--- start PASSAGE GIVEN ---

Non-managed updates are information that can be given via a dashboard or some type of status page in certain applications. Implementing project updates that are automated and require no management for you or your client can seem daunting, but  It's something that your clients and stakeholders will really appreciate. 

These updates are something that they can check on their own at their own convenience and doesn't require additional action from the creative project team. Non-managed updates can cover whatever is most relevant to your client--everything from due dates or which projects are late, to where a project is in the review workflow.. 

Non-managed updates create a level of transparency and comfort that whomever your customer is--whether internal or external--can go find the level of information on their own when they want to.

 

Integrate with client systems 

The next tactic is a huge improvement in facilitating the client-agency relationship. We could probably do an entire presentation on just this one simple strategy: the idea of integrating project information with your clients’ systems. There are a growing number of agencies and brands that we work with on a daily basis that want to send certain project, product or status data outside of their agency walls to their clients’ project management apps and other systems. 

We first saw this with agencies just sending simple updates into another organizations' Slack or Microsoft teams environment. Now, we can use actions taken in an agency’s internal proofing systems to directly drive activity within a client’s project management apps. 

 

 

This is a more direct way to send non-managed updates and milestones in a more relevant way to the client. By integrating these updates directly into your clients’ project management suite into another project management suite, you’re reducing delays or errors in project communication and enabling them to access your agency’s project information in a system they’re already working in day-to-day.

--- end PASSAGE GIVEN ---
--- start DATA SEGMENT ---

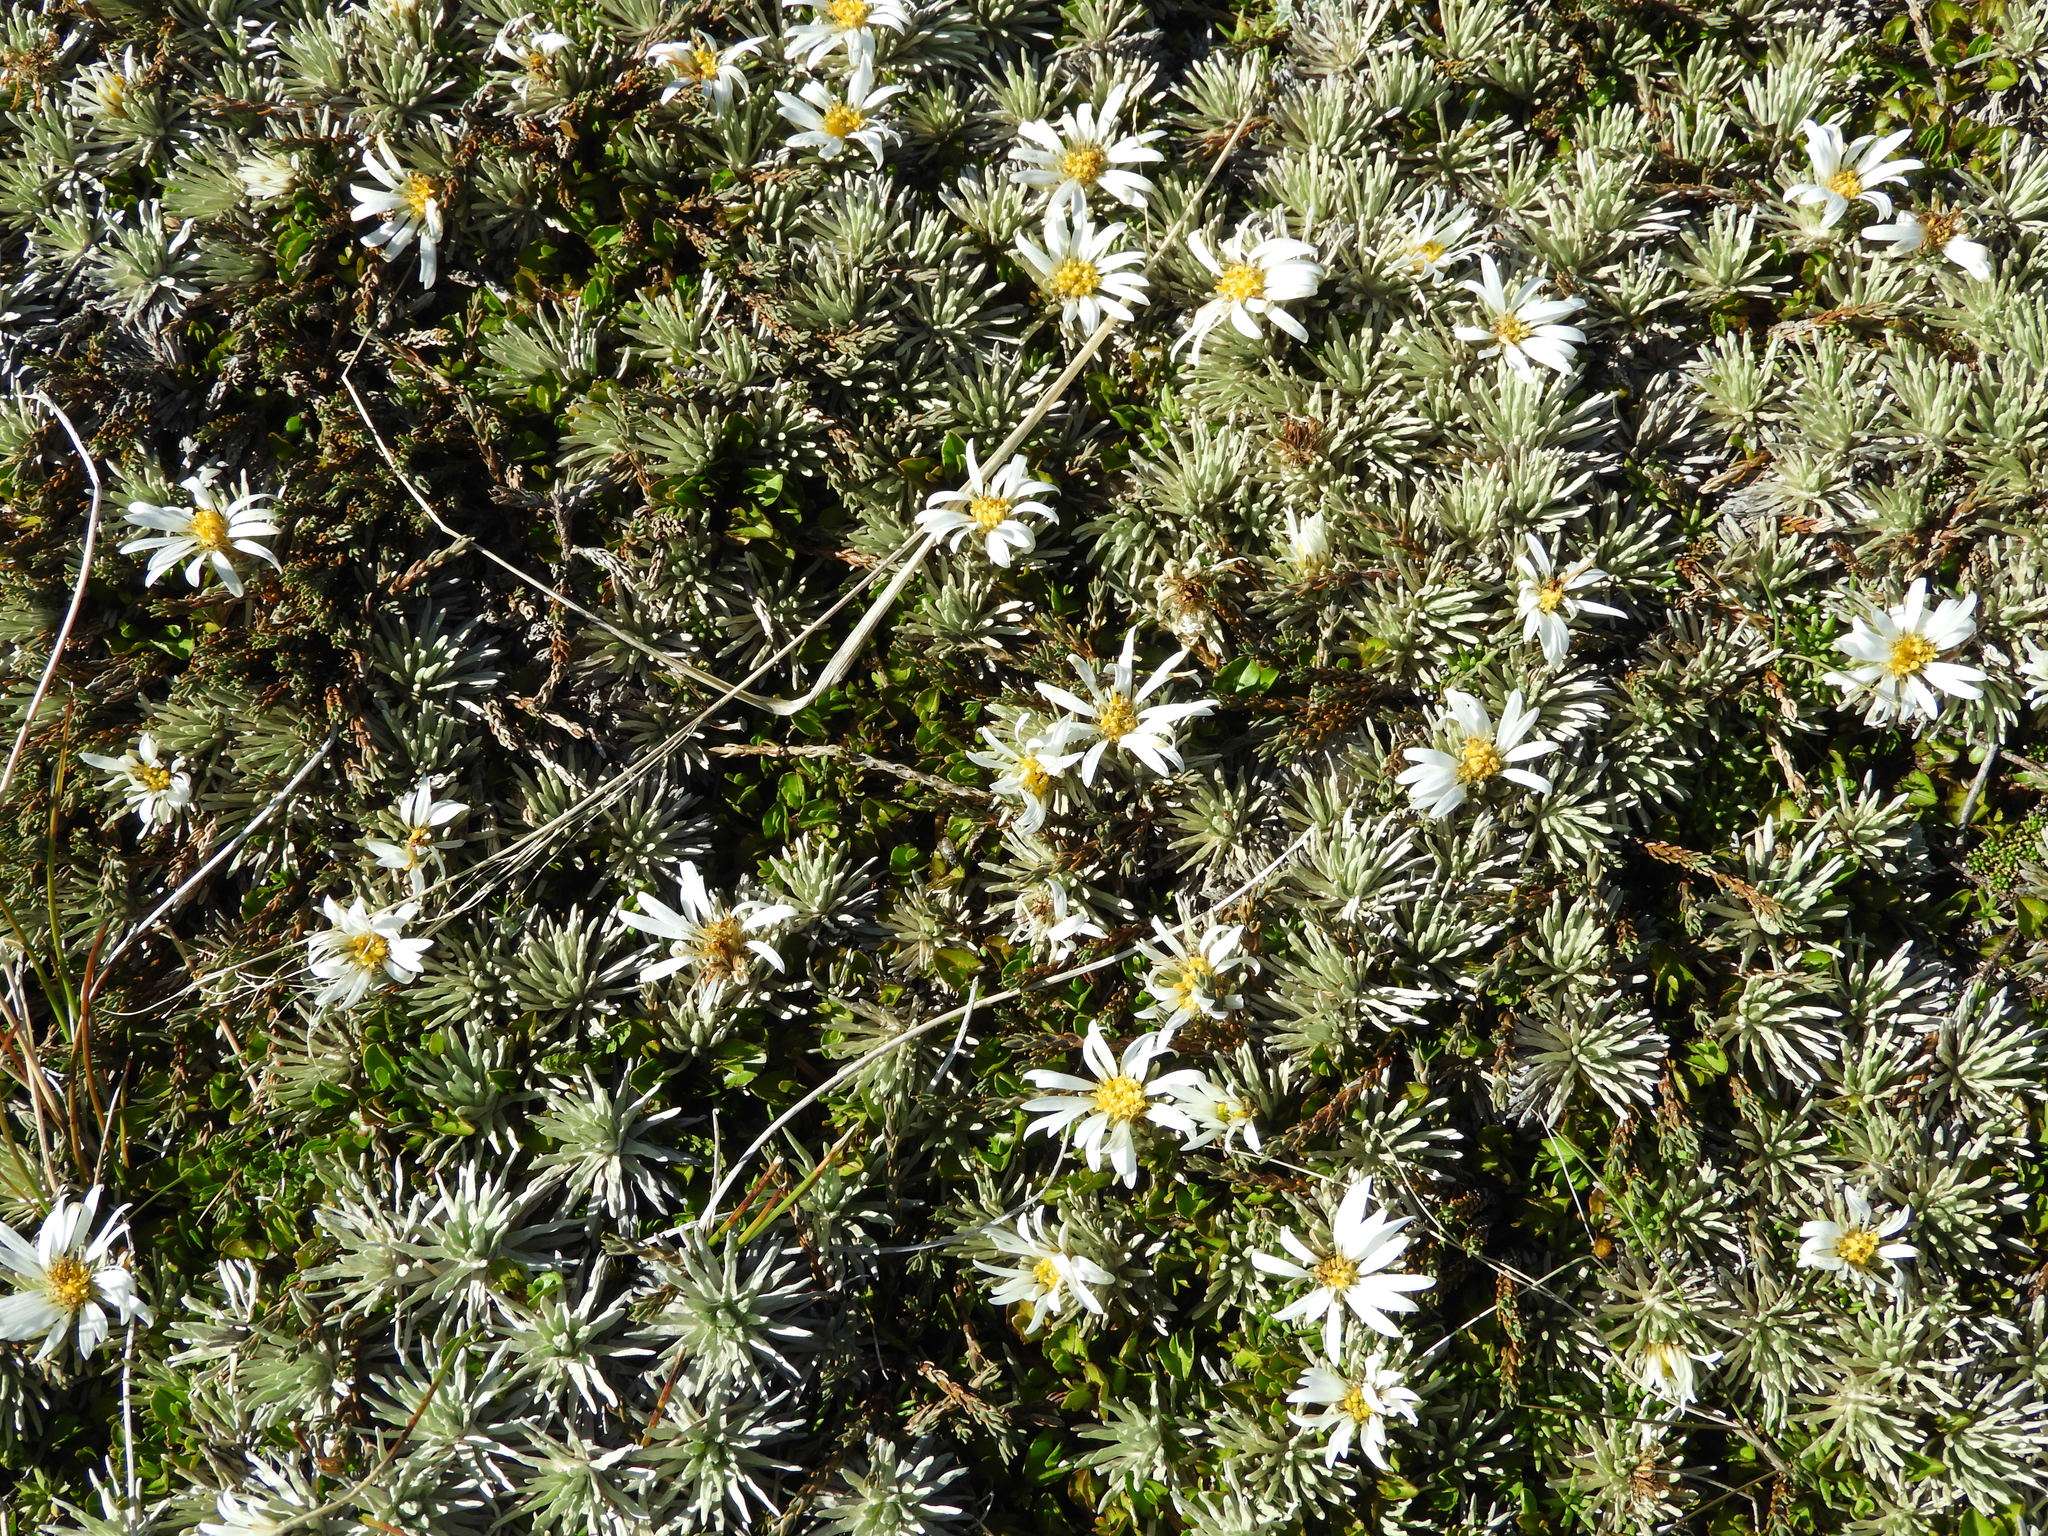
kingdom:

--- end DATA SEGMENT ---

- **DESCRIPTION OF THE TASK**
Pick up the piece on sharing project updates with clients right after its last sentence and keep it going.

- **ANSWER BELOW**
With modern SAAS applications and open APIs, this strategy is much more readily available to even custom creative agencies and brands and rather easy. It's something that we're seeing a larger growing constituency of brands and agencies say is a major competitive differentiator for their customer service offerings. 

Standardize but adapt to new information requirements 

Lastly, visibility isn’t a set-it-and-forget-it approach. It’s important to provide consistent methods of communication but also regularly discuss modifications to the data and information being reported to your client. 

Think about what you can standardize, but then also adapt and make those standards modular over time. Consistency makes it easy for people to consume information and it makes them feel like they are getting a level of visibility that will contribute to their overall customer satisfaction and happiness.

 

Opportunity #3: Client Response and Resolution

When it comes to client response time and project resolution, there’s always a delicate balance. From the agency or brand side, creative teams say “We strive for customer excellence.” For clients, there is often a 'I want it now' urgency. These approaches are closely intertwined and require agencies to juggle being available while also setting expectations for project resolution.

Response time and resolution is so important to client satisfaction that if you have to prioritize one change, we recommend starting with this area because it'll have compounding benefits down the line.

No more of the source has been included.